PROVIDED RECORDS: Begin

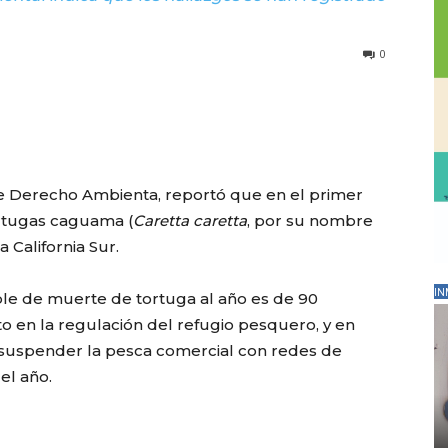
0
 Derecho Ambienta, reportó que en el primer
ortugas caguama (
Caretta caretta
, por su nombre
a California Sur.
IN
ble de muerte de tortuga al año es de 90
o en la regulación del refugio pesquero, y en
e suspender la pesca comercial con redes de
el año.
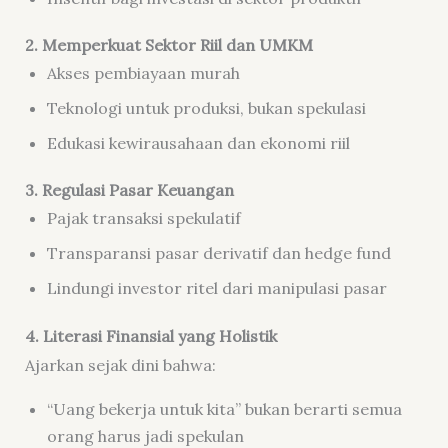
2. Memperkuat Sektor Riil dan UMKM
Akses pembiayaan murah
Teknologi untuk produksi, bukan spekulasi
Edukasi kewirausahaan dan ekonomi riil
3. Regulasi Pasar Keuangan
Pajak transaksi spekulatif
Transparansi pasar derivatif dan hedge fund
Lindungi investor ritel dari manipulasi pasar
4. Literasi Finansial yang Holistik
Ajarkan sejak dini bahwa:
“Uang bekerja untuk kita” bukan berarti semua
orang harus jadi spekulan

PROVIDED RECORDS: End

**HOW TO COMPLETE THIS TASK**
Pull out each line in the rows above that contains the string "untuk", treating uppercase and lowercase as different.

**EXERCISE RESPONSE**
Teknologi untuk produksi, bukan spekulasi
“Uang bekerja untuk kita” bukan berarti semua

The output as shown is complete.